Aufgabe a |
Nenne alle Tiere, die laut dem Text über die Hainbuche in den dicht belaubten Hecken den Winter über Zuflucht finden.

Filderstädter Mitteilungen aus Umwelt- und Naturschutz 1996/1997


Der Baum des Jahres, die "Hainbuche"

Alfred Schumacher
Biotopkartierer

Die bei uns heimische Hainbuche, auch Weißbuche oder Hagebuche genannt, wird in ihrem Wuchs lange nicht so groß wie die viel bekanntere Rotbuche. Die Namen beider Buchen leiten sich von der Farbe ihres Holzes ab, die Weißbuche hat ein helles (weißes), die Rotbuche ein (rötliches) Holz. Die Weißbuche ist im Grunde gar keine Buche, sie ist mit der Birke, Hasel und der Erle verwandt, ihr lateinischer Name (Carpinus blutus) zu deutsch wie eine Birke. Diese drei Bäume tragen ähnliche längliche Kätzchen mit ihren männlichen Blütenpollen, daran ist ihre Verwandtschaft am besten zu erkennen.

In unseren heimischen Wäldern ist die Hainbuche meist ein Begleitbaum der Eiche. Durch Genügsamkeit und Anspruchslosigkeit an Boden und Lichtverhältnisse, zudem noch langsameres Wachsen gegenüber der meisten anderen Baumarten, steht die Hainbuche meist im Schatten der viel größeren, schnellerwachsenden und lichthungrigen Eichen.Durch die sehr buschig wachsenden Kronen der Hainbuchen wird der wertvolle Stamm der Eichen so stark beschattet, daß sich kaum Wasserschossen (Astaustriebe) bilden können, das heißt, der Stamm bleibt astrein und erzielt beim Verkauf dadurch einen höheren Preis. Was von den Forstämtern, (der Preis) und der Furnierindustrie, (die Astreinheit) gern gesehen wird.

Hainbuchen, Gattung (Carpinus) sind in der Nördlichen Hemisphäre mit ca. 40 kleinen und mittelgroßen Baumarten vertreten. Sie haben meist längliche, vorne zugespitzte und scharf gezähnte Blätter. Die bei uns heimische "Carpinus blutus" eignet sich auch gut für Hecken, sie hält die abgestorbenen braunen Blätter zum Teil über den ganzen Winter und bietet so einen guten Schutz gegen kalte Winde, Sicht, Staub und Autoabgase. Auch viele Tiere wie Vögel, Kleinsäuger, Insekten und Spinnen finden durch den späten Blattabfall den Winter über einen guten Flucht- Versteck- oder Aufenthaltsort in diesen dicht belaubten Hecken.

Aufgabe b |
Suche jede Zeile der Datensätze heraus, in der die Zeichenfolge „down“ vorkommt, und gib diese Zeilen unverändert wieder. Groß- und Kleinschreibung ist dabei zu beachten.

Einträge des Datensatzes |
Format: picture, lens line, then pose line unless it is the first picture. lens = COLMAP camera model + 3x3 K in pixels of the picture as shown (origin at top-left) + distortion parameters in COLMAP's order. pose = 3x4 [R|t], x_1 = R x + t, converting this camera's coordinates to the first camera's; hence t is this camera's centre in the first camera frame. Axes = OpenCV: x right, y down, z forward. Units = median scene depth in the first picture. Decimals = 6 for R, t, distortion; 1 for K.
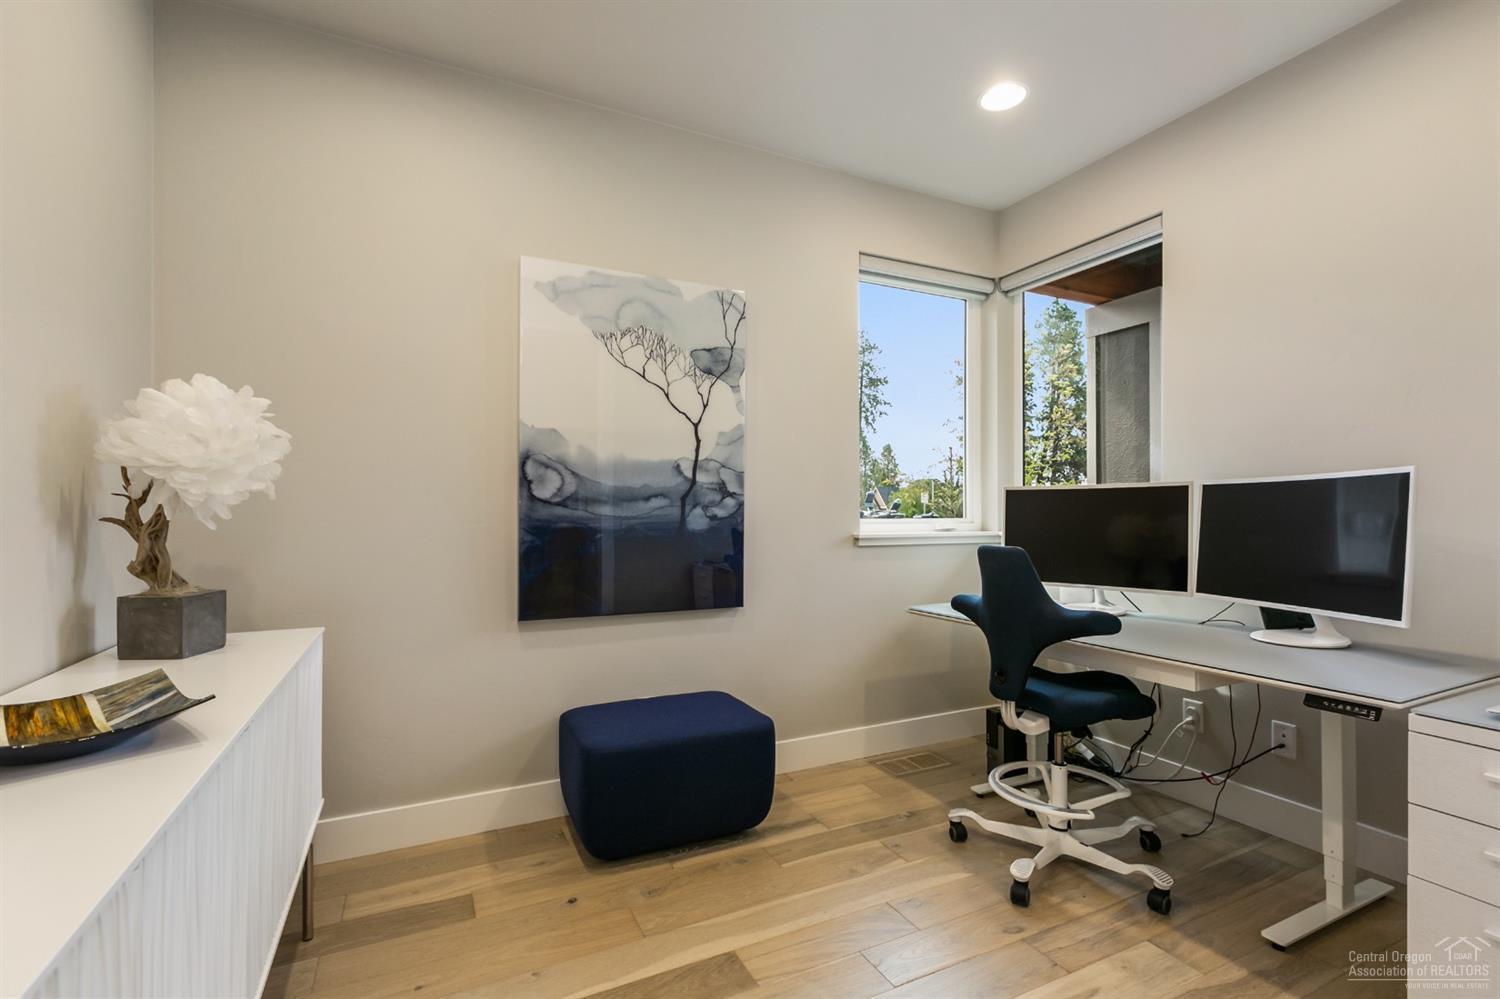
lens RADIAL K [[683.9, 0, 757.7], [0, 683.9, 507.0], [0, 0, 1]] dist [0.000809, -0.001159]
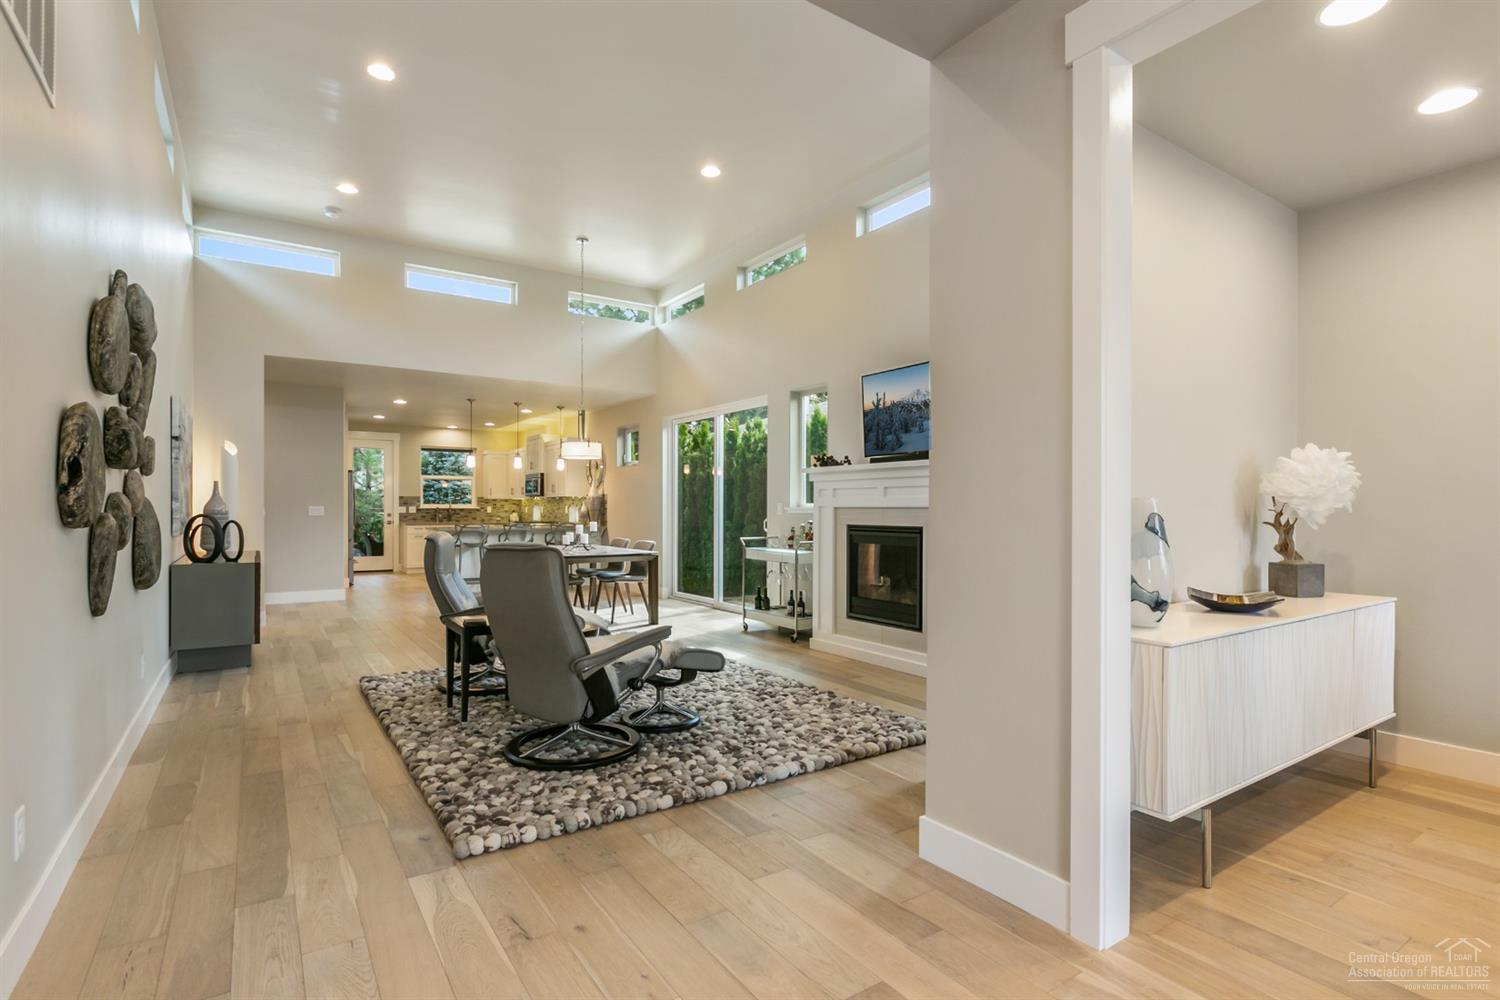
lens RADIAL K [[725.9, 0, 759.4], [0, 725.9, 508.3], [0, 0, 1]] dist [-0.006908, -0.000108]
pose [[0.145622, 0.001784, -0.989339, 0.884384], [0.004914, 0.999985, 0.002527, -0.035691], [0.989328, -0.005229, 0.145611, -0.733275]]
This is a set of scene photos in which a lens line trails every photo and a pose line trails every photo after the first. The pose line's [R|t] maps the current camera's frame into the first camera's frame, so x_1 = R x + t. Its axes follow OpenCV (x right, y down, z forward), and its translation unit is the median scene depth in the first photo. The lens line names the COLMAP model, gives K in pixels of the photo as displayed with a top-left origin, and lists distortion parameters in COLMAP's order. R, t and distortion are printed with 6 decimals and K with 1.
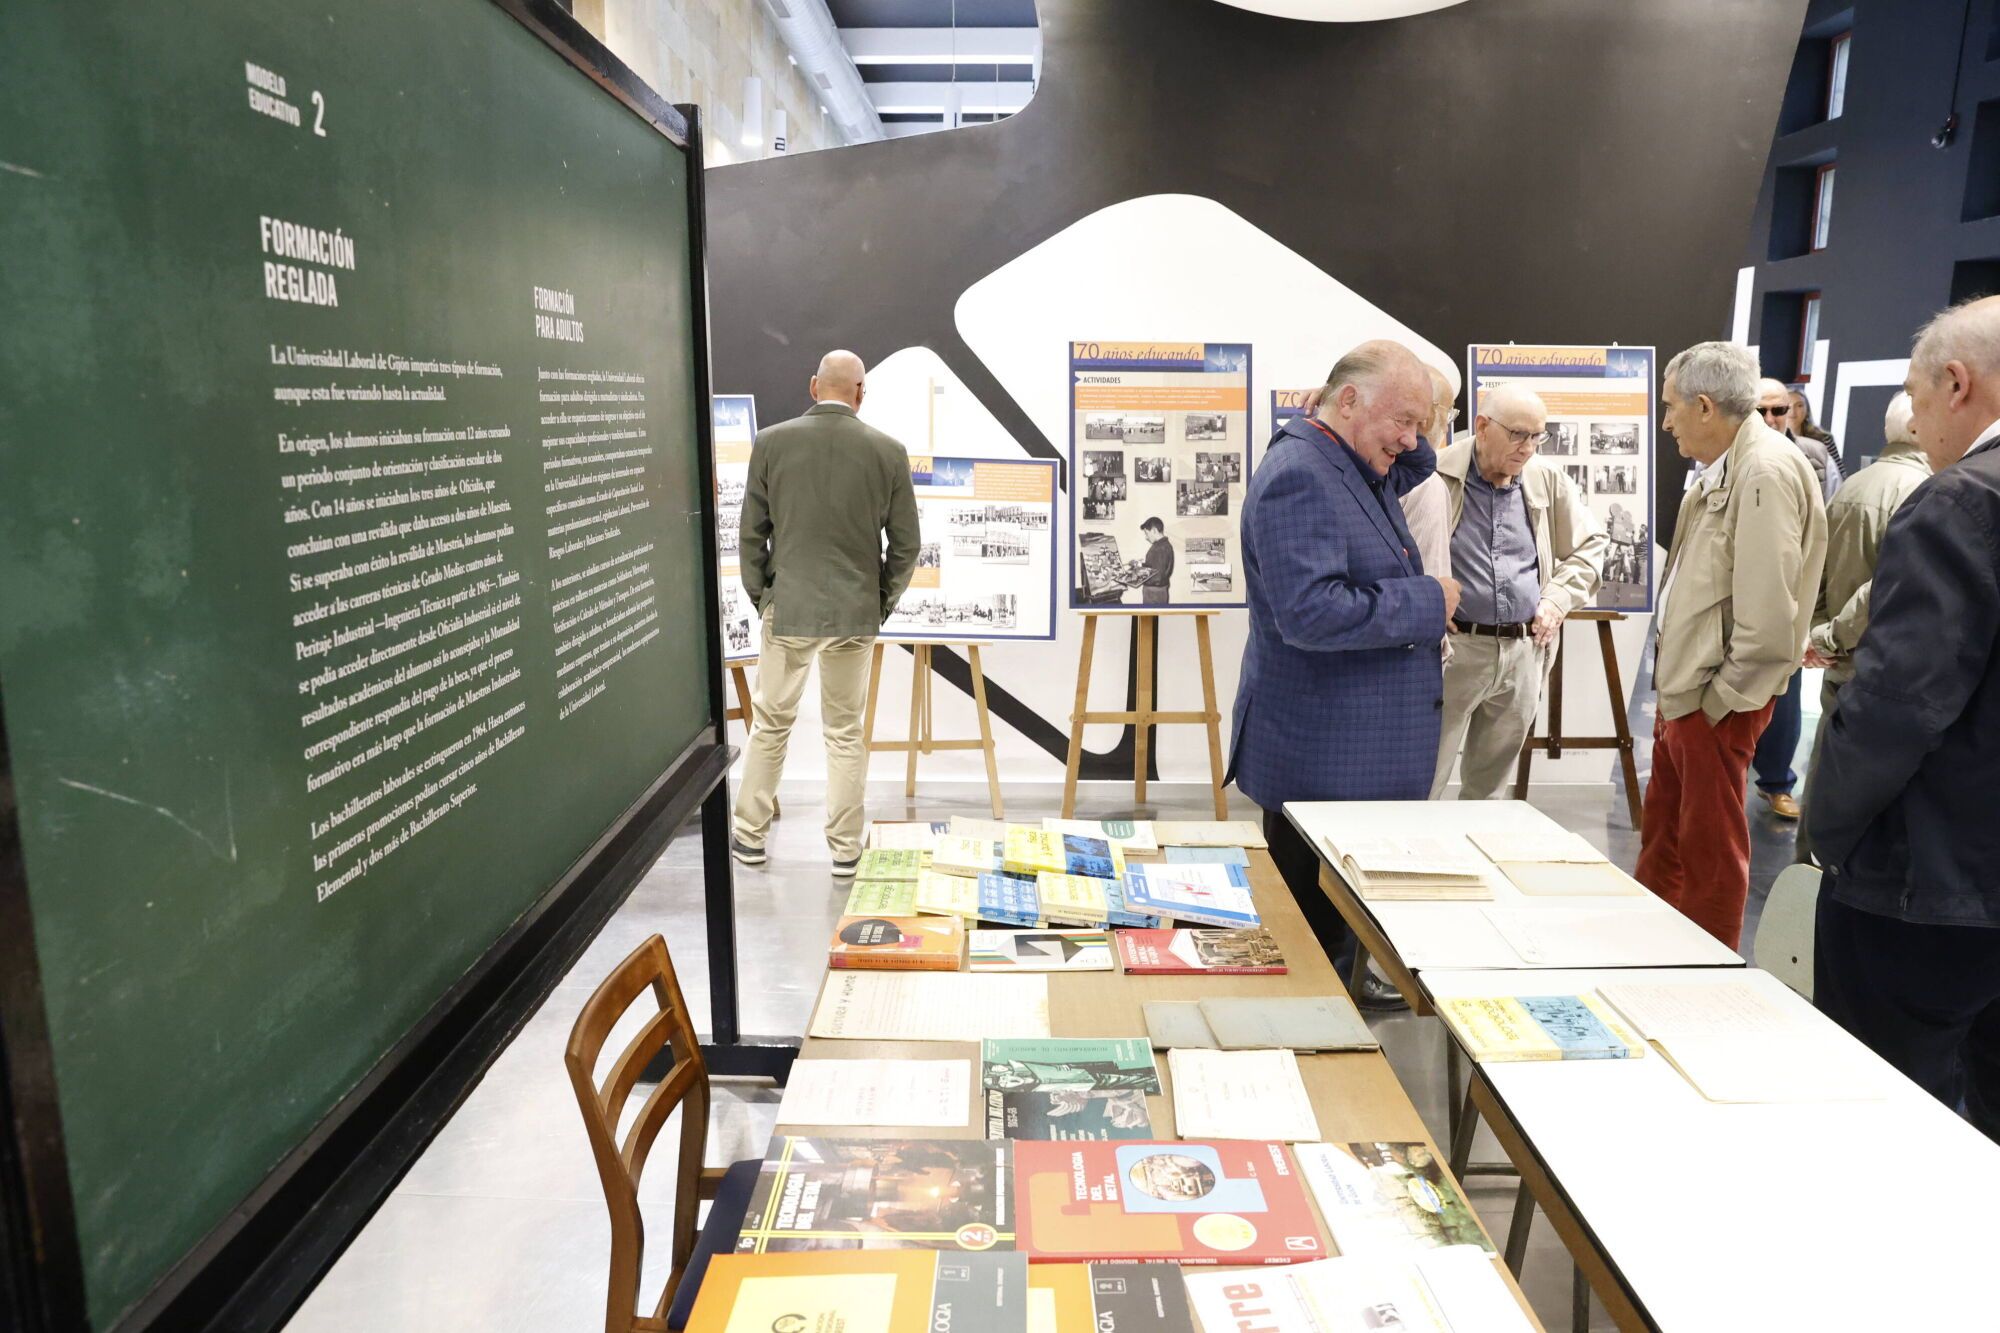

Lösung der Aufgabe a |
Vögel, Kleinsäuger, Insekten und Spinnen.

Lösung der Aufgabe b |
Format: picture, lens line, then pose line unless it is the first picture. lens = COLMAP camera model + 3x3 K in pixels of the picture as shown (origin at top-left) + distortion parameters in COLMAP's order. pose = 3x4 [R|t], x_1 = R x + t, converting this camera's coordinates to the first camera's; hence t is this camera's centre in the first camera frame. Axes = OpenCV: x right, y down, z forward. Units = median scene depth in the first picture. Decimals = 6 for R, t, distortion; 1 for K.
This is a set of scene photos in which a lens line trails every photo and a pose line trails every photo after the first. The pose line's [R|t] maps the current camera's frame into the first camera's frame, so x_1 = R x + t. Its axes follow OpenCV (x right, y down, z forward), and its translation unit is the median scene depth in the first photo. The lens line names the COLMAP model, gives K in pixels of the photo as displayed with a top-left origin, and lists distortion parameters in COLMAP's order. R, t and distortion are printed with 6 decimals and K with 1.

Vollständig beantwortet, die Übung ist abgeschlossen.